1940 was a rough year for Lithuanians. A rough year for pretty much everyone across Central Europe, actually – caught between the iron jaws of the German Wehrmacht, which sat the pace of WW1 with the brutal annexation of Poland in 1939, and the Soviet Union pulling the strings of neighboring satellite states. Lithuania is no exception to this rule: with the backing of land collectivization, propaganda posters displaying dictators hugging kids and one-way tickets to Siberia, Soviet forces soon invaded the country and got a firm grip on its government. But the worst was yet to come.
For Nazi Germany was at the gates of Lithuania, about to break off the nonaggression pact it had signed with the USSR prior to the war… and resolute to take over the country. Given Hitler’s strong anti-Semitic stand, the situation raised concern for the Lithuanians, 250,000 of which were Jewish (about 10% of the local population at the time, also made up Polish Jews who had fled their home country since the German Offensive.)
Locals did not have much time to mull the issue over. Time was running out. A consul from the Netherlands, Jan Zwartendijk, suggested an ‘exile destination’ to escape mass deportations: the East Indies (now Indonesia). The German sphere of influence did not span this Dutch colony, so Zwartendijk was convinced it was the only way for them to make it to safety. However, in order to reach the Indies, refugees required an entry visa to Japan, a document very hard to obtain. But Lithuanian and Polish Jews assembled anyways in front of the Japanese consulate in Kaunas, the country’s second biggest city. Peering through the window of his nearby official accommodation, Chiune Sugihara, the Japanese diplomat who run the office, immediately reached out to his hierarchy to know about the procedure to follow. He was answered that no such visas could be emitted without proper supporting documents and funds (which, obviously, most refugees lacked). What should he do then?

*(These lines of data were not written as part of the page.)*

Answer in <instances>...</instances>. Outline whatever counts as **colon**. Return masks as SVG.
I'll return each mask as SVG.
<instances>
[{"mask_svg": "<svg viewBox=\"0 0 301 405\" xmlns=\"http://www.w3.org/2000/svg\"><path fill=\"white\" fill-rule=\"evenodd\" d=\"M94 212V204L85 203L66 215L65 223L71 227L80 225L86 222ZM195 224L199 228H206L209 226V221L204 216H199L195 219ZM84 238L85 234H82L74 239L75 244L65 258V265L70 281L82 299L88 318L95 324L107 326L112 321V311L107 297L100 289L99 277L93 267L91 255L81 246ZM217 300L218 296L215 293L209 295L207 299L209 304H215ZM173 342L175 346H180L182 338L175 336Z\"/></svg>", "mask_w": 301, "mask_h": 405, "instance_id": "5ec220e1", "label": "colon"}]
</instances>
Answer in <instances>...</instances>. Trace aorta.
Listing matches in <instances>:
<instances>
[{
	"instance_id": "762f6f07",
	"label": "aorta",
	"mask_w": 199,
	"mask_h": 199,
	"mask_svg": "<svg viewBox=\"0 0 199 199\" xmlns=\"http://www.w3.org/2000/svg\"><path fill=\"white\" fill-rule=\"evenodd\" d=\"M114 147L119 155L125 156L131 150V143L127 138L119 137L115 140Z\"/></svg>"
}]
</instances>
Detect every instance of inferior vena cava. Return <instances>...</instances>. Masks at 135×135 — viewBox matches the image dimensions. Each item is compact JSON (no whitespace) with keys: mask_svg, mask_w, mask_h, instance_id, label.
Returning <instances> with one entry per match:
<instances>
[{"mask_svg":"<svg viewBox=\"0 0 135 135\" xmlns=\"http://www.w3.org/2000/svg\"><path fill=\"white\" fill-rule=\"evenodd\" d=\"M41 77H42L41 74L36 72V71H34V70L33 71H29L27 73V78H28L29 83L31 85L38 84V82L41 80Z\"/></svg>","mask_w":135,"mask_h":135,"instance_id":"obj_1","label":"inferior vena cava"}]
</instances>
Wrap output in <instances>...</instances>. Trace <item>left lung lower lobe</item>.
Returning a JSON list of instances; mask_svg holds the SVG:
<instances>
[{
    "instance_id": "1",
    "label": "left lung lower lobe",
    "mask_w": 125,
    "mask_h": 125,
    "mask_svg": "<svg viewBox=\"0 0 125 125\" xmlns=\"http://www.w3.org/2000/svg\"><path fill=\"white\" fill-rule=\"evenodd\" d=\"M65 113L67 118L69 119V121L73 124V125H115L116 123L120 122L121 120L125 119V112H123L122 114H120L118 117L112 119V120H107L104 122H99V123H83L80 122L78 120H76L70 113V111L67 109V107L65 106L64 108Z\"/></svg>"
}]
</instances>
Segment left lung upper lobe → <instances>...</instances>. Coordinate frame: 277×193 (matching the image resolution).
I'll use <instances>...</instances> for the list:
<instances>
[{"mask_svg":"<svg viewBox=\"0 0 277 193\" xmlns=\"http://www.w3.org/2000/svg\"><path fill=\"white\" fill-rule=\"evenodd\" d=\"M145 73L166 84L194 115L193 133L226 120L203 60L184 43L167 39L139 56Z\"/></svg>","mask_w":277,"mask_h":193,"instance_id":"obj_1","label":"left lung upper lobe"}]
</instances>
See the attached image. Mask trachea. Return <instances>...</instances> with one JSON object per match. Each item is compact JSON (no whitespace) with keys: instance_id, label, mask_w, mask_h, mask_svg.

“After hard thinking, I ultimately reached the conclusion that humanity and compassion come first. I risked my career and duly executed my mission without hesitation.”
Fortunately, Sugihara just ignored the rules of Japan bureaucracy – probably influenced by the samurai maxim he often quoted: “Even a hunter cannot kill a bird which flies to him for refuge.” The diplomat, who soon took the nickname ‘Sempo’ for being easily addressed, began emitting large numbers of handwritten entry visas to the desperate Jewish populations of Lithuania. From July 1940 on, this forbidden activity became his daily occupation, on which he spent between 18 and 20 hours a day, with the help of his wife Yukiko. He would produce in a day the quantity of visas usually dealt in a month! Unsurprisingly, Tokyo soon knew about the zealous diplomat’s behavior, and dismissed him in early September.
Sugihara nevertheless kept on writing visas, even as he was sat in his train back home at the Kaunas train station; running out of time, he would simply stamp the paper with the consulate’s seal and sign it, eventually throwing the documents out of the compartment’s window to the refugees standing on the platform. Overall, it is estimated that no less than 6,000 “visas for life” were emitted by Sugihara – as many tickets out of hell for the persecuted Jewish populations.
From then, Sempo took one civil servant job after the other, working in Germany, Czechoslovaquia and Romania until the end of WW2. Awarded the title of Righteous Among The Nations in 1985, he passed away the following year, with most of his fellow countrymen ignoring his wartime achievements… Sure, it is easier for people to remember heroisms born on the battlefield. But it sometimes takes very uncommon weapons to change the world: Sugihara himself used a diplomatic stamp and a little bit of disobedience.
- Rick Beyer, The Greatest Stories Never Told (2003), “Japan’s Schindler”, ed. HarperCollins/History.